### Directive
Retype the entries below without any change.
*** Block opens ***
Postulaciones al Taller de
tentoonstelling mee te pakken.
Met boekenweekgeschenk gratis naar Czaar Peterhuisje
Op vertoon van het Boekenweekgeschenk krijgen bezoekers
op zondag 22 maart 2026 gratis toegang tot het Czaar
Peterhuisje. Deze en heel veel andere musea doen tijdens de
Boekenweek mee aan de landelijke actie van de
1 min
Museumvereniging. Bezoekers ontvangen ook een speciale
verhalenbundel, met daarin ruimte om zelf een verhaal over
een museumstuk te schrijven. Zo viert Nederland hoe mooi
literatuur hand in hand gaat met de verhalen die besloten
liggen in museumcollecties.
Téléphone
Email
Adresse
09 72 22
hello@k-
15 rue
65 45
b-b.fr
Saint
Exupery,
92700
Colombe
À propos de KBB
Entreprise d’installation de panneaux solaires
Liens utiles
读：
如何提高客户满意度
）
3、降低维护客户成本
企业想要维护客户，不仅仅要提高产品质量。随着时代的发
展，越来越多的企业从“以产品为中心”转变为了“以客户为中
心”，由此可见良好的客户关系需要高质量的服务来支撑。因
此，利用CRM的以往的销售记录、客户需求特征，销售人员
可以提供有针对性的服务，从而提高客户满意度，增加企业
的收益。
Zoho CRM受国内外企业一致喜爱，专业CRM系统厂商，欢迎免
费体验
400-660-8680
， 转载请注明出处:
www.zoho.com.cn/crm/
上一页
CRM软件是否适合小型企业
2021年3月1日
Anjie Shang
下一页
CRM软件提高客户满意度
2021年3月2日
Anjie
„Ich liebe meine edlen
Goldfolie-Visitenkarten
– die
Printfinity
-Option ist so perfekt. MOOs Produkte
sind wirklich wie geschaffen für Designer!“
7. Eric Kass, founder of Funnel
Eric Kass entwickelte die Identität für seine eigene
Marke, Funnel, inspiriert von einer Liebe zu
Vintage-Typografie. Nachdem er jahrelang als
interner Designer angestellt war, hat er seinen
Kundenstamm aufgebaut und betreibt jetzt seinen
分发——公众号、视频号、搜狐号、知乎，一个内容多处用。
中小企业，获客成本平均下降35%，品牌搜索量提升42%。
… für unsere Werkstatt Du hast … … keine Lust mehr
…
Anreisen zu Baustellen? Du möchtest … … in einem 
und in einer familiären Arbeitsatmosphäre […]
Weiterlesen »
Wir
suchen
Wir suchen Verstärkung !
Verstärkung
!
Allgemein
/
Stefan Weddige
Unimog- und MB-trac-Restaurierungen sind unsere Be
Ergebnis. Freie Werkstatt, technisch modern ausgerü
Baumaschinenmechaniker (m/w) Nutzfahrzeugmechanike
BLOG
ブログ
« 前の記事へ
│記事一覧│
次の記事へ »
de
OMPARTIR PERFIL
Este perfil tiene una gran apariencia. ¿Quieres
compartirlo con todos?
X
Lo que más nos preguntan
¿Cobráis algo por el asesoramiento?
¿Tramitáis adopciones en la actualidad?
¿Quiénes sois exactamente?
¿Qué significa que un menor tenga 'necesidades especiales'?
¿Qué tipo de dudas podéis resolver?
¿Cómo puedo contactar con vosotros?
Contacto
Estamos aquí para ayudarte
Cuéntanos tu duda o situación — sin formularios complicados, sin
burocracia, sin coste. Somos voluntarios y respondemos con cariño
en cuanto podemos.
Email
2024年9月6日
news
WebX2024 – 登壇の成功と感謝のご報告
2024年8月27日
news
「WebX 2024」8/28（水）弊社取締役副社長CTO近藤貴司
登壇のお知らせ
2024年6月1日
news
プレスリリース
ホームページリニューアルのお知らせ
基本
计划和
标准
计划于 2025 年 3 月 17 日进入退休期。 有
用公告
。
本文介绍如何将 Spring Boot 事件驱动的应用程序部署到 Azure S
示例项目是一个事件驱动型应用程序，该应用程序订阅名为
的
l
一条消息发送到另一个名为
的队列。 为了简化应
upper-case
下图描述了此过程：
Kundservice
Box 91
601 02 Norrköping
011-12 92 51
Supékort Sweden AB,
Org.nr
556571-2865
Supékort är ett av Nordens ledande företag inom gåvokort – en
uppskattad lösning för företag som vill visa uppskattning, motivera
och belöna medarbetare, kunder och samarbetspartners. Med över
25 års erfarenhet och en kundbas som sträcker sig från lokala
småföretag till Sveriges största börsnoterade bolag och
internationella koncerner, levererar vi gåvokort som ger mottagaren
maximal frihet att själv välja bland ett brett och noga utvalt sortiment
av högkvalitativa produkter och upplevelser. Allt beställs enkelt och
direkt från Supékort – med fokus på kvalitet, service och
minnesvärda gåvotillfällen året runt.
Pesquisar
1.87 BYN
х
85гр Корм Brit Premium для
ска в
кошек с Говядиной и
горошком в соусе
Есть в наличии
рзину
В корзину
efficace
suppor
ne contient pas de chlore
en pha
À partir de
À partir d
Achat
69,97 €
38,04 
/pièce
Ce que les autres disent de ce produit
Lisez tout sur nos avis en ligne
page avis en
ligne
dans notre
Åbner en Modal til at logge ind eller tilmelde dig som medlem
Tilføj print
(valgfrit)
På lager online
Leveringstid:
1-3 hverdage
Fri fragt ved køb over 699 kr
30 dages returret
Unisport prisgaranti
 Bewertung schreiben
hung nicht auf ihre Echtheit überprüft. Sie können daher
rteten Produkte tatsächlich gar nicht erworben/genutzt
*** Block closes ***
### Result of this exercise
Postulaciones al Taller de
tentoonstelling mee te pakken.
Met boekenweekgeschenk gratis naar Czaar Peterhuisje
Op vertoon van het Boekenweekgeschenk krijgen bezoekers
op zondag 22 maart 2026 gratis toegang tot het Czaar
Peterhuisje. Deze en heel veel andere musea doen tijdens de
Boekenweek mee aan de landelijke actie van de
1 min
Museumvereniging. Bezoekers ontvangen ook een speciale
verhalenbundel, met daarin ruimte om zelf een verhaal over
een museumstuk te schrijven. Zo viert Nederland hoe mooi
literatuur hand in hand gaat met de verhalen die besloten
liggen in museumcollecties.
Téléphone
Email
Adresse
09 72 22
hello@k-
15 rue
65 45
b-b.fr
Saint
Exupery,
92700
Colombe
À propos de KBB
Entreprise d’installation de panneaux solaires
Liens utiles
读：
如何提高客户满意度
）
3、降低维护客户成本
企业想要维护客户，不仅仅要提高产品质量。随着时代的发
展，越来越多的企业从“以产品为中心”转变为了“以客户为中
心”，由此可见良好的客户关系需要高质量的服务来支撑。因
此，利用CRM的以往的销售记录、客户需求特征，销售人员
可以提供有针对性的服务，从而提高客户满意度，增加企业
的收益。
Zoho CRM受国内外企业一致喜爱，专业CRM系统厂商，欢迎免
费体验
400-660-8680
， 转载请注明出处:
www.zoho.com.cn/crm/
上一页
CRM软件是否适合小型企业
2021年3月1日
Anjie Shang
下一页
CRM软件提高客户满意度
2021年3月2日
Anjie
„Ich liebe meine edlen
Goldfolie-Visitenkarten
– die
Printfinity
-Option ist so perfekt. MOOs Produkte
sind wirklich wie geschaffen für Designer!“
7. Eric Kass, founder of Funnel
Eric Kass entwickelte die Identität für seine eigene
Marke, Funnel, inspiriert von einer Liebe zu
Vintage-Typografie. Nachdem er jahrelang als
interner Designer angestellt war, hat er seinen
Kundenstamm aufgebaut und betreibt jetzt seinen
分发——公众号、视频号、搜狐号、知乎，一个内容多处用。
中小企业，获客成本平均下降35%，品牌搜索量提升42%。
… für unsere Werkstatt Du hast … … keine Lust mehr
…
Anreisen zu Baustellen? Du möchtest … … in einem 
und in einer familiären Arbeitsatmosphäre […]
Weiterlesen »
Wir
suchen
Wir suchen Verstärkung !
Verstärkung
!
Allgemein
/
Stefan Weddige
Unimog- und MB-trac-Restaurierungen sind unsere Be
Ergebnis. Freie Werkstatt, technisch modern ausgerü
Baumaschinenmechaniker (m/w) Nutzfahrzeugmechanike
BLOG
ブログ
« 前の記事へ
│記事一覧│
次の記事へ »
de
OMPARTIR PERFIL
Este perfil tiene una gran apariencia. ¿Quieres
compartirlo con todos?
X
Lo que más nos preguntan
¿Cobráis algo por el asesoramiento?
¿Tramitáis adopciones en la actualidad?
¿Quiénes sois exactamente?
¿Qué significa que un menor tenga 'necesidades especiales'?
¿Qué tipo de dudas podéis resolver?
¿Cómo puedo contactar con vosotros?
Contacto
Estamos aquí para ayudarte
Cuéntanos tu duda o situación — sin formularios complicados, sin
burocracia, sin coste. Somos voluntarios y respondemos con cariño
en cuanto podemos.
Email
2024年9月6日
news
WebX2024 – 登壇の成功と感謝のご報告
2024年8月27日
news
「WebX 2024」8/28（水）弊社取締役副社長CTO近藤貴司
登壇のお知らせ
2024年6月1日
news
プレスリリース
ホームページリニューアルのお知らせ
基本
计划和
标准
计划于 2025 年 3 月 17 日进入退休期。 有
用公告
。
本文介绍如何将 Spring Boot 事件驱动的应用程序部署到 Azure S
示例项目是一个事件驱动型应用程序，该应用程序订阅名为
的
l
一条消息发送到另一个名为
的队列。 为了简化应
upper-case
下图描述了此过程：
Kundservice
Box 91
601 02 Norrköping
011-12 92 51
Supékort Sweden AB,
Org.nr
556571-2865
Supékort är ett av Nordens ledande företag inom gåvokort – en
uppskattad lösning för företag som vill visa uppskattning, motivera
och belöna medarbetare, kunder och samarbetspartners. Med över
25 års erfarenhet och en kundbas som sträcker sig från lokala
småföretag till Sveriges största börsnoterade bolag och
internationella koncerner, levererar vi gåvokort som ger mottagaren
maximal frihet att själv välja bland ett brett och noga utvalt sortiment
av högkvalitativa produkter och upplevelser. Allt beställs enkelt och
direkt från Supékort – med fokus på kvalitet, service och
minnesvärda gåvotillfällen året runt.
Pesquisar
1.87 BYN
х
85гр Корм Brit Premium для
ска в
кошек с Говядиной и
горошком в соусе
Есть в наличии
рзину
В корзину
efficace
suppor
ne contient pas de chlore
en pha
À partir de
À partir d
Achat
69,97 €
38,04 
/pièce
Ce que les autres disent de ce produit
Lisez tout sur nos avis en ligne
page avis en
ligne
dans notre
Åbner en Modal til at logge ind eller tilmelde dig som medlem
Tilføj print
(valgfrit)
På lager online
Leveringstid:
1-3 hverdage
Fri fragt ved køb over 699 kr
30 dages returret
Unisport prisgaranti
 Bewertung schreiben
hung nicht auf ihre Echtheit überprüft. Sie können daher
rteten Produkte tatsächlich gar nicht erworben/genutzt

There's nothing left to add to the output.